Wie vorhin bemerkt worden, ist in der Oper nicht jene dramatische Eile, das sich stets beschleunigende Vorwärts erforderlich, wie im Drama; und die Situation mag sich gern etwas in die Länge ziehen. Indessen darf dies nicht ausarten in einen anhaltenden Stillstand. Als Beispiel der wahren Mitte kann ich die eben besprochene Situation hervorheben, nicht als einziges oder vollkommenstes im Don Juan, sondern weil es dem Leser gegenwärtig ist.
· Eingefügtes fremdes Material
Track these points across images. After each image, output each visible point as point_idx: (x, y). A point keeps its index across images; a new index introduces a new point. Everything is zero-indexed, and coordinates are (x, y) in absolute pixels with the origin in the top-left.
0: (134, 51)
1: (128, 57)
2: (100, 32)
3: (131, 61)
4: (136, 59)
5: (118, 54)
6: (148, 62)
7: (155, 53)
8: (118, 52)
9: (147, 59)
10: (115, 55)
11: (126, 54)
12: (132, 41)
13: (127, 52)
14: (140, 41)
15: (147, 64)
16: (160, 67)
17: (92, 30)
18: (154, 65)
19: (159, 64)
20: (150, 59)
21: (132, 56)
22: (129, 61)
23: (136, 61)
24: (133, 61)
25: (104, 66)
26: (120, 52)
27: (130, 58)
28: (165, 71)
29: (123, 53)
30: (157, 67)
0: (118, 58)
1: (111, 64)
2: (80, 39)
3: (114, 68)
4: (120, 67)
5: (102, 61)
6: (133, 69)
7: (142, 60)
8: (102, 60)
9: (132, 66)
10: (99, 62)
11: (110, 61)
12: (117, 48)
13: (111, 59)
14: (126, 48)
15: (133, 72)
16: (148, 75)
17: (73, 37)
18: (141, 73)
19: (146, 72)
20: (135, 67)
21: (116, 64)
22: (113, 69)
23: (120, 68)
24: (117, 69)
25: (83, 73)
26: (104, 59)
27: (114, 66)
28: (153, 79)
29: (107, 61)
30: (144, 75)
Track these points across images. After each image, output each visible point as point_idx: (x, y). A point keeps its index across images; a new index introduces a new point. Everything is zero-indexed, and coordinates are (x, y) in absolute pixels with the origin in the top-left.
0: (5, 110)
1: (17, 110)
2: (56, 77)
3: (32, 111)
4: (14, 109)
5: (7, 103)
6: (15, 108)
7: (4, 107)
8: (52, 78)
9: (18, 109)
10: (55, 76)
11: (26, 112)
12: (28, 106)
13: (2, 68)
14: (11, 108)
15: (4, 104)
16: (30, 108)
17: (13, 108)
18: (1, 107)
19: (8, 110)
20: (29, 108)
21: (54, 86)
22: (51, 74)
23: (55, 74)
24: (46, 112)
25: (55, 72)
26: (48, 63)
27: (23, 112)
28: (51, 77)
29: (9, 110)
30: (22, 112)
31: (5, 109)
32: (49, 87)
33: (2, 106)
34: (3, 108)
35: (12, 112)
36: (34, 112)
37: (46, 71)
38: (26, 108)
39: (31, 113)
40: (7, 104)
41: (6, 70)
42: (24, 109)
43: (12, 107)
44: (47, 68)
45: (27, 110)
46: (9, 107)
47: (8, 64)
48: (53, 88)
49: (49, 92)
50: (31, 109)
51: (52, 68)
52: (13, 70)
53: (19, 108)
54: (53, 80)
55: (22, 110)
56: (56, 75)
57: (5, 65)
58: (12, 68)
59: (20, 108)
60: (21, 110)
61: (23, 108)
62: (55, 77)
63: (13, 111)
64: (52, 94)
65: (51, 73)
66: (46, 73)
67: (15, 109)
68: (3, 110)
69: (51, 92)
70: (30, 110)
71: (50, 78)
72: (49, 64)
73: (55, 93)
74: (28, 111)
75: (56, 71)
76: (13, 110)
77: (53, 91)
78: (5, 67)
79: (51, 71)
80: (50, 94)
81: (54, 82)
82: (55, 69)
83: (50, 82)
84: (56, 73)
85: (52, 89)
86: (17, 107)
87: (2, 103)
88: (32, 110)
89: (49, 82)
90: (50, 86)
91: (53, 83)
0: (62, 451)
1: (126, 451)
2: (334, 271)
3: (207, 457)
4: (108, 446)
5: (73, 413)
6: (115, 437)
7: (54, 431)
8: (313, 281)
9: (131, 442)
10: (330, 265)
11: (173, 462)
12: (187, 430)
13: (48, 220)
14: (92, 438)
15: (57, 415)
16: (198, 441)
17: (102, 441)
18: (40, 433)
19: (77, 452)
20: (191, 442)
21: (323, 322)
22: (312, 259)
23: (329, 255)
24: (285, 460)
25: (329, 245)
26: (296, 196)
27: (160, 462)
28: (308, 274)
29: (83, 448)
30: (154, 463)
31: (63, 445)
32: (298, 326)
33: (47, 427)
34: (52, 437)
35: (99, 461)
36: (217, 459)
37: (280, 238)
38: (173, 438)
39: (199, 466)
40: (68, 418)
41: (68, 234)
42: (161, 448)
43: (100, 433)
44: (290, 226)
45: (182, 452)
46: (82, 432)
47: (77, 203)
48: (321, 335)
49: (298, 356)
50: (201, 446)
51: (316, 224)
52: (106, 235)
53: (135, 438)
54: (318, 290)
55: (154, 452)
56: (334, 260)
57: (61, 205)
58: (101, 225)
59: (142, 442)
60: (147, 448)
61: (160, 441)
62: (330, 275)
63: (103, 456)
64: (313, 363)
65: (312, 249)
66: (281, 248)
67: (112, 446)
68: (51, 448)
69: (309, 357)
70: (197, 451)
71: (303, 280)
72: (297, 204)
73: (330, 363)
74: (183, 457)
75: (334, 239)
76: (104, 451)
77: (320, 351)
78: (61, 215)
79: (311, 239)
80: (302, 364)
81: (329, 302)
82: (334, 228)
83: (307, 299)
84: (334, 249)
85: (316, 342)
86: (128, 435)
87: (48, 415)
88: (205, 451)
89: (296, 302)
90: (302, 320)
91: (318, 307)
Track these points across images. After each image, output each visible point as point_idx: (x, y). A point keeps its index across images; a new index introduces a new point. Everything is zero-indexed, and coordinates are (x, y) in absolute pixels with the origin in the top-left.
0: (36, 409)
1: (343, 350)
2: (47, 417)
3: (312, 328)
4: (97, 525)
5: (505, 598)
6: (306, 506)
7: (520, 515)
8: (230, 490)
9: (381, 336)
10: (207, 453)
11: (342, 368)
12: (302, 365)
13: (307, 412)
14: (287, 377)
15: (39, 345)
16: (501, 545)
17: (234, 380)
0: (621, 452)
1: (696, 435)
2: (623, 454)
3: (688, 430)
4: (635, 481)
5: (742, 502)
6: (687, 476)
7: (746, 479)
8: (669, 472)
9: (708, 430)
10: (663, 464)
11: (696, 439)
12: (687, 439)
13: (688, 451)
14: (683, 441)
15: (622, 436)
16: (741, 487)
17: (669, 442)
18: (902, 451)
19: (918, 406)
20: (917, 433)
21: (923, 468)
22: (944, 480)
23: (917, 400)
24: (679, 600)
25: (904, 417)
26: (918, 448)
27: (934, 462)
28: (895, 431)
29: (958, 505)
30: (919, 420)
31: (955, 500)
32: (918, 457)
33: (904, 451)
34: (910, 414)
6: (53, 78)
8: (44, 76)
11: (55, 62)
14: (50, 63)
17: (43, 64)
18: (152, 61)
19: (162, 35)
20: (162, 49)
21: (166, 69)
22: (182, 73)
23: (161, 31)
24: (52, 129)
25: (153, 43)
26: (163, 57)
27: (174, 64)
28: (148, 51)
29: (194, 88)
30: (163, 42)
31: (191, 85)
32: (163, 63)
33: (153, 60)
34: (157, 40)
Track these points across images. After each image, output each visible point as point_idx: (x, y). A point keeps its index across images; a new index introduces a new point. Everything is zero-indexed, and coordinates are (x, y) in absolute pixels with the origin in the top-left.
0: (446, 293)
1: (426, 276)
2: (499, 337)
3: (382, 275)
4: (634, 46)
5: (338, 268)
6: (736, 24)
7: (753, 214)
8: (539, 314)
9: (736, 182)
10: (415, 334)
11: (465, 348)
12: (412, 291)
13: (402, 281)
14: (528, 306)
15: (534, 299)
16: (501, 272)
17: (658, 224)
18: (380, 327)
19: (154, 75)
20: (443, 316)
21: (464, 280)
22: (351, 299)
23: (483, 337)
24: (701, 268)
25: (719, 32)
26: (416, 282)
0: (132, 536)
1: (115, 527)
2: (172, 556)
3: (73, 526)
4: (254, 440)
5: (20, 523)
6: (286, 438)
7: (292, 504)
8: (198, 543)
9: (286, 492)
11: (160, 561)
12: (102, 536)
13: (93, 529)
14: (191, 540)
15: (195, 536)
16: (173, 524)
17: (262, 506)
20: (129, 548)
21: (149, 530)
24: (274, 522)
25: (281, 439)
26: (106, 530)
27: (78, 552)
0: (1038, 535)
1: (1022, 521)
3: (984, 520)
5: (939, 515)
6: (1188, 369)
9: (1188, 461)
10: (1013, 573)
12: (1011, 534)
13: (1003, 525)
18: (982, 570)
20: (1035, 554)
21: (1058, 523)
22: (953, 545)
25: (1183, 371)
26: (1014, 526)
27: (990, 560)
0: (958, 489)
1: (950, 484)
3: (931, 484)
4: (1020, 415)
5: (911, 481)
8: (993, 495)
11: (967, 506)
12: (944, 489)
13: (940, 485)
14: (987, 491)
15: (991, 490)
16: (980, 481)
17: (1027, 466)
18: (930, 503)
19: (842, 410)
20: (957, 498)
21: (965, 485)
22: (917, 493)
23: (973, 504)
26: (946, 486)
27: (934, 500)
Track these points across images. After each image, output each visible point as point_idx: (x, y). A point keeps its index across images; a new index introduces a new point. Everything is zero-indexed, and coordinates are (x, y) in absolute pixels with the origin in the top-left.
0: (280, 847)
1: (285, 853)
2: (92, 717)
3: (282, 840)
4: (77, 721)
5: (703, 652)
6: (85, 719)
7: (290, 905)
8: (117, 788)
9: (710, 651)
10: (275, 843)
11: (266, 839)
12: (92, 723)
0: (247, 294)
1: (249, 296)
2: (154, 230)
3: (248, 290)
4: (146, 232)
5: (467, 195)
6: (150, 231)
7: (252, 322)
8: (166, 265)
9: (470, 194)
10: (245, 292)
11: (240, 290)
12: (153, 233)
Und doch, hier komme ich zu einem mißlichen Punkte; denn ich gebe zu, da sind – zwei Arien, welche fort müßten, welche, so vollendet sie auch an und für sich sind, dennoch störend, retardierend wirken. Ich machte gern daraus ein Geheimnis, aber was hilft's? die Wahrheit muß an den Tag. Nimmt man jene beiden fort, so ist alles übrige ebenso schön und abgerundet. Die eine Arie ist die des Ottavio, die andre die der Anna, beides mehr Konzertnummern, als dramatische Musik, wie überhaupt Ottavio und Anna viel zu unbedeutende Personen sind, um den Fortgang des Ganzen aufzuhalten. Entfernt man sie, so hat die Oper vollkommene musikalisch-dramatische Fortbewegung, so vollkommen wie keine andre.

Es wäre wohl der Mühe wert, alle Situationen der Reihe nach durchzugehen, nicht um sie mit Ausrufungszeichen zu begleiten, sondern um bei jeder einzelnen ihre Bedeutung, ihren Wert als musikalische Situation zu zeigen, jedoch liegt das außerhalb der Grenzen gegenwärtiger, kleiner Untersuchung. Hier kam's vor allen Dingen darauf an, Don Juans Zentralität für die ganze Oper hervorzuheben. Ähnliches wiederholt sich hinsichtlich der einzelnen Situationen.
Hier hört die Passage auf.